The OCN® exam consists of 170 questions with an allotted time of 3 hours and 15 minutes to complete it. In order to pass, you must answer at least 150 questions correctly within this time frame.
The AOCN® exam consists of 170 questions with an allotted time of 3 hours and 15 minutes to complete it. In order to pass, you must answer at least 150 questions correctly within this time frame
9 Retaining Certification as an ONS Member
You must be a member of ONS to maintain certification as an ONS Registered Nurse. As of January 1, 2019 all RNs are required to pay annual dues to support the work and mission of ONS in order to achieve continuing education credits needed for recertification and/or renewal of your RN license.
The membership dues structure is determined by two factors: (1) the profession category in which you are eligible for membership and (2) your specialty area (e.g., oncology). For example, if you are an RN with specialization in oncology then your dues will be $90 per year ($60 base + $30 specialty). If you are not yet certified or wish only maintain general membership (i.e., no specialties), then you would pay $60 per year ($40 base + $20 specialty).

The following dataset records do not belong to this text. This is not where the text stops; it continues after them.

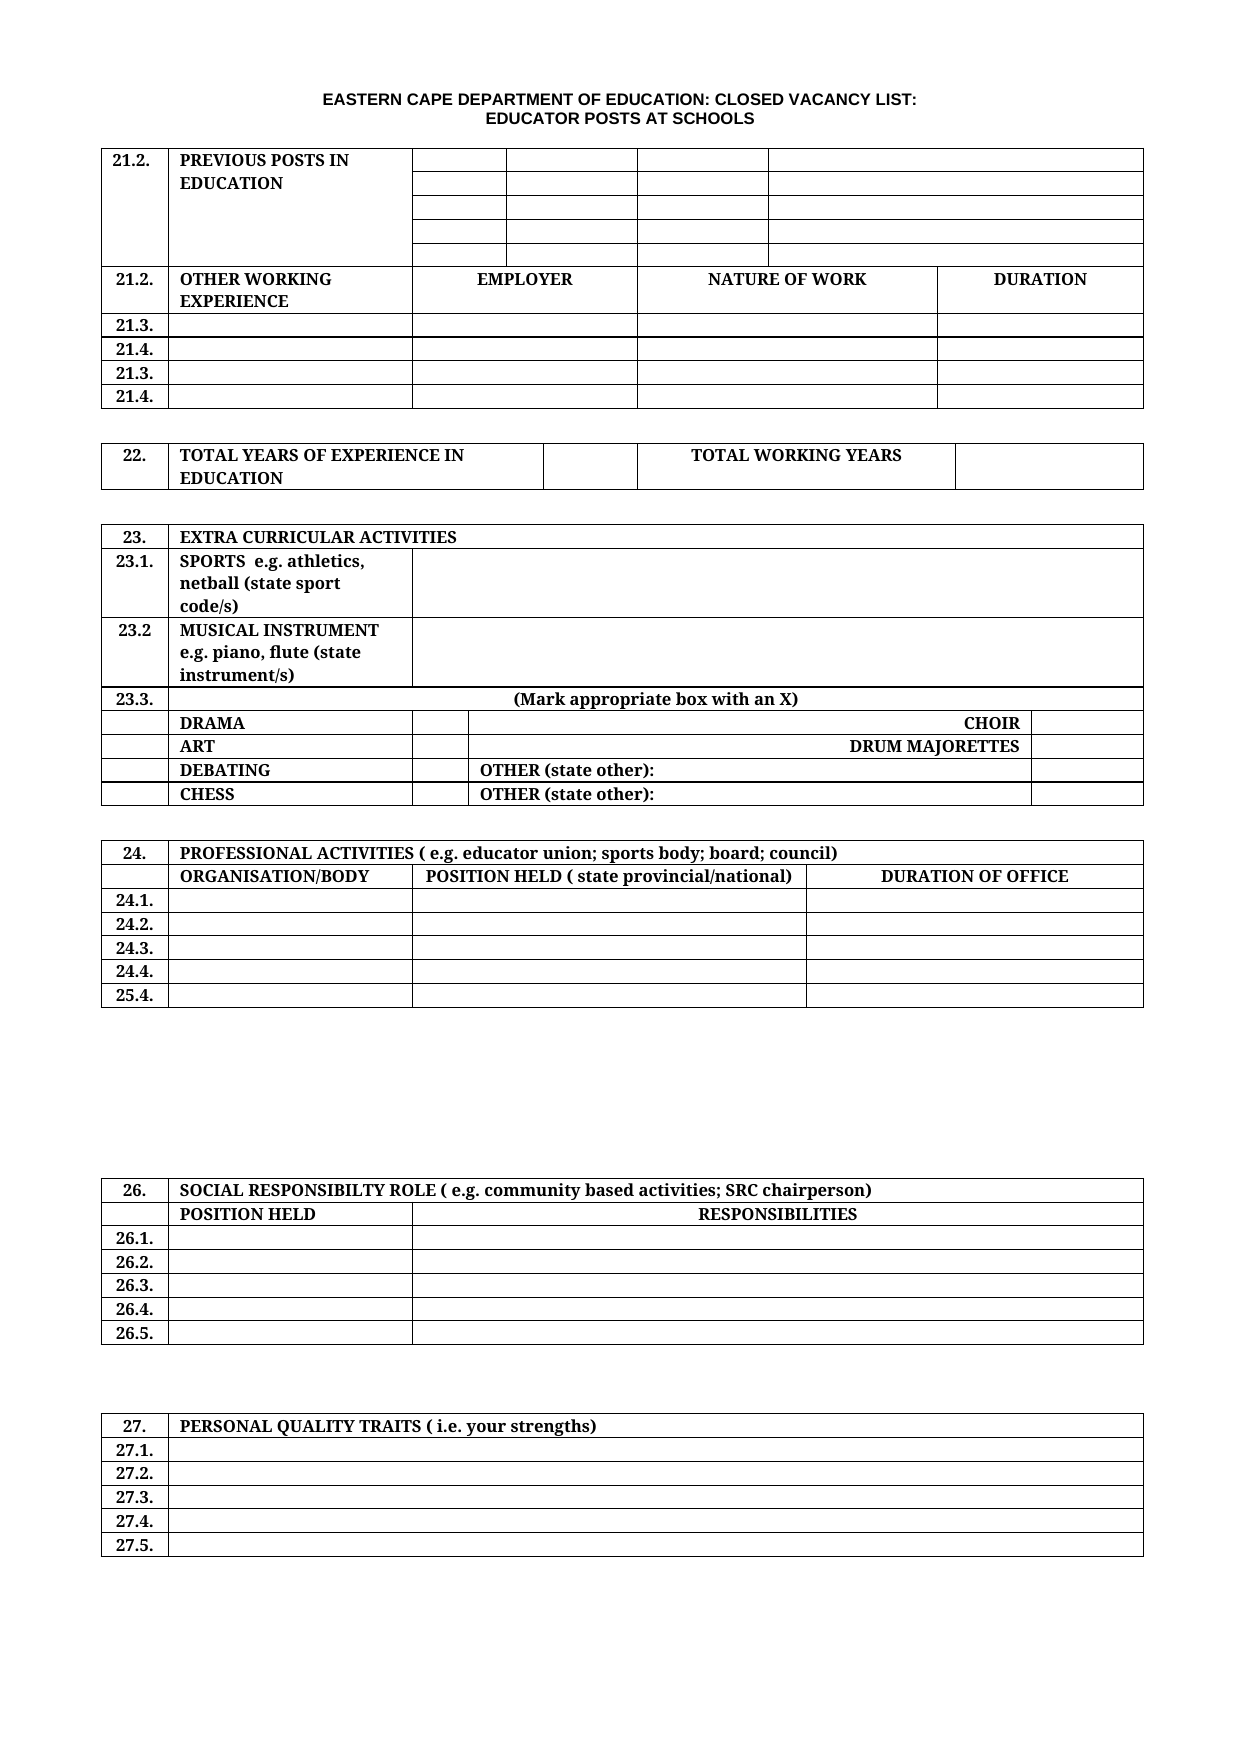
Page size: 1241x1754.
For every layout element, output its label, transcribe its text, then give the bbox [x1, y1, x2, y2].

table_cell [1032, 735, 1143, 758]
table_cell [169, 936, 412, 959]
table_cell [169, 1509, 1143, 1532]
table_cell SPORTS e.g. athletics, netball (state sport code/s) [169, 549, 412, 617]
table_cell [102, 711, 168, 734]
table_cell [169, 913, 412, 935]
table_cell [413, 936, 806, 959]
table_cell ORGANISATION/BODY [169, 865, 412, 888]
table_cell [413, 759, 468, 781]
table_cell [169, 1226, 412, 1249]
table_cell [938, 338, 1143, 360]
table_cell [169, 1533, 1143, 1556]
table_cell [769, 172, 1143, 195]
table_cell [638, 314, 937, 336]
table_cell 21.2. [102, 149, 168, 266]
table_cell [413, 618, 1143, 686]
table_cell [769, 149, 1143, 171]
table_cell [807, 960, 1143, 983]
table_cell 27.5. [102, 1533, 168, 1556]
table_header 27. [102, 1414, 168, 1437]
table_header 22. [102, 444, 168, 489]
table_cell [102, 1203, 168, 1225]
table_cell [413, 889, 806, 912]
table_cell 25.4. [102, 984, 168, 1007]
table_cell [413, 1274, 1143, 1297]
table_cell 21.3. [102, 314, 168, 336]
table_cell [769, 220, 1143, 242]
table_cell 21.3. [102, 361, 168, 384]
table_cell [413, 1321, 1143, 1344]
table_cell [413, 549, 1143, 617]
table_cell [413, 1250, 1143, 1273]
table_cell [413, 338, 637, 360]
table_cell [102, 783, 168, 805]
table_cell [507, 196, 637, 219]
table_cell [638, 196, 768, 219]
table_header SOCIAL RESPONSIBILTY ROLE ( e.g. community based activities; SRC chairperson) [169, 1179, 1143, 1202]
table_cell RESPONSIBILITIES [413, 1203, 1143, 1225]
table_cell [1032, 759, 1143, 781]
table_cell [169, 385, 412, 408]
table_cell PREVIOUS POSTS IN EDUCATION [169, 149, 412, 266]
table_cell [102, 735, 168, 758]
table_cell OTHER (state other): [469, 783, 1031, 805]
table_cell DRAMA [169, 711, 412, 734]
table_cell [169, 1462, 1143, 1484]
table_cell [413, 711, 468, 734]
table_cell [938, 385, 1143, 408]
table_cell [413, 220, 506, 242]
table_cell [769, 244, 1143, 266]
table_header PROFESSIONAL ACTIVITIES ( e.g. educator union; sports body; board; council) [169, 841, 1143, 864]
table_cell POSITION HELD ( state provincial/national) [413, 865, 806, 888]
table_cell OTHER WORKING EXPERIENCE [169, 267, 412, 313]
table_cell [169, 889, 412, 912]
table_cell (Mark appropriate box with an X) [169, 688, 1143, 710]
table_cell [638, 244, 768, 266]
table_cell [807, 936, 1143, 959]
table_header 23. [102, 525, 168, 548]
table_cell 26.5. [102, 1321, 168, 1344]
table_cell [638, 361, 937, 384]
table_header [956, 444, 1143, 489]
table_cell [413, 196, 506, 219]
table_cell [169, 1298, 412, 1320]
table_cell [638, 385, 937, 408]
table_cell [413, 385, 637, 408]
table_cell [169, 1486, 1143, 1508]
table_cell [769, 196, 1143, 219]
table_cell [507, 149, 637, 171]
table_cell DURATION OF OFFICE [807, 865, 1143, 888]
table_cell [413, 244, 506, 266]
table_cell POSITION HELD [169, 1203, 412, 1225]
table_cell 26.4. [102, 1298, 168, 1320]
table_cell CHOIR [469, 711, 1031, 734]
table_cell [413, 149, 506, 171]
table_cell 27.1. [102, 1438, 168, 1461]
table_cell [169, 1438, 1143, 1461]
table_cell [638, 149, 768, 171]
table_cell [102, 759, 168, 781]
table_cell [1032, 711, 1143, 734]
table_cell [507, 244, 637, 266]
table_header PERSONAL QUALITY TRAITS ( i.e. your strengths) [169, 1414, 1143, 1437]
table_cell [169, 314, 412, 336]
table_cell [413, 913, 806, 935]
table_cell 23.1. [102, 549, 168, 617]
table_cell 24.3. [102, 936, 168, 959]
table_cell CHESS [169, 783, 412, 805]
table_cell 27.3. [102, 1486, 168, 1508]
table_cell ART [169, 735, 412, 758]
table_cell [413, 361, 637, 384]
table_header 24. [102, 841, 168, 864]
table_cell OTHER (state other): [469, 759, 1031, 781]
table_cell 21.2. [102, 267, 168, 313]
table_cell [507, 220, 637, 242]
table_cell [169, 1321, 412, 1344]
table_cell [169, 361, 412, 384]
table_cell DRUM MAJORETTES [469, 735, 1031, 758]
table_cell 26.2. [102, 1250, 168, 1273]
table_cell [169, 338, 412, 360]
table_cell [938, 314, 1143, 336]
table_cell [169, 1250, 412, 1273]
table_cell [413, 960, 806, 983]
table_cell [638, 338, 937, 360]
table_cell [507, 172, 637, 195]
table_cell [807, 984, 1143, 1007]
table_cell [413, 1298, 1143, 1320]
table_cell [638, 172, 768, 195]
table_cell EMPLOYER [413, 267, 637, 313]
table_cell 21.4. [102, 338, 168, 360]
table_cell [413, 735, 468, 758]
table_cell 23.2 [102, 618, 168, 686]
table_cell [413, 783, 468, 805]
table_cell [807, 889, 1143, 912]
table_cell [169, 1274, 412, 1297]
table_cell [413, 984, 806, 1007]
table_cell 24.1. [102, 889, 168, 912]
table_cell MUSICAL INSTRUMENT e.g. piano, flute (state instrument/s) [169, 618, 412, 686]
table_cell 24.4. [102, 960, 168, 983]
table_cell [413, 1226, 1143, 1249]
table_cell [102, 865, 168, 888]
table_header [544, 444, 637, 489]
table_cell 27.4. [102, 1509, 168, 1532]
table_cell NATURE OF WORK [638, 267, 937, 313]
table_cell 26.3. [102, 1274, 168, 1297]
table_cell [938, 361, 1143, 384]
table_header EXTRA CURRICULAR ACTIVITIES [169, 525, 1143, 548]
table_cell [169, 984, 412, 1007]
table_cell [169, 960, 412, 983]
table_header 26. [102, 1179, 168, 1202]
table_cell DURATION [938, 267, 1143, 313]
table_cell 24.2. [102, 913, 168, 935]
table_cell [638, 220, 768, 242]
table_cell [1032, 783, 1143, 805]
table_header TOTAL WORKING YEARS [638, 444, 955, 489]
table_cell [413, 172, 506, 195]
table_cell 26.1. [102, 1226, 168, 1249]
table_cell 27.2. [102, 1462, 168, 1484]
table_cell [807, 913, 1143, 935]
table_cell [413, 314, 637, 336]
table_header TOTAL YEARS OF EXPERIENCE IN EDUCATION [169, 444, 543, 489]
table_cell DEBATING [169, 759, 412, 781]
table_cell 21.4. [102, 385, 168, 408]
table_cell 23.3. [102, 688, 168, 710]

10 Oncology nursing is a great career for someone with a passion for helping others and working through complex issues.
Oncology nurses are excellent problem solvers. They work with complex issues and are patient advocates for their patients. There is a lot of research that goes into oncology nursing, but it’s a rewarding career if you’re interested in helping others and being part of a team.
The decision to pursue oncology certification can be a big one, but it’s worth it. You will have access to a network of nurses who have already been through the process and can help guide you along the way. You’ll also be able to take advantage of exclusive discounts on healthcare products and services that may not otherwise be available to non-ONC registered nurses.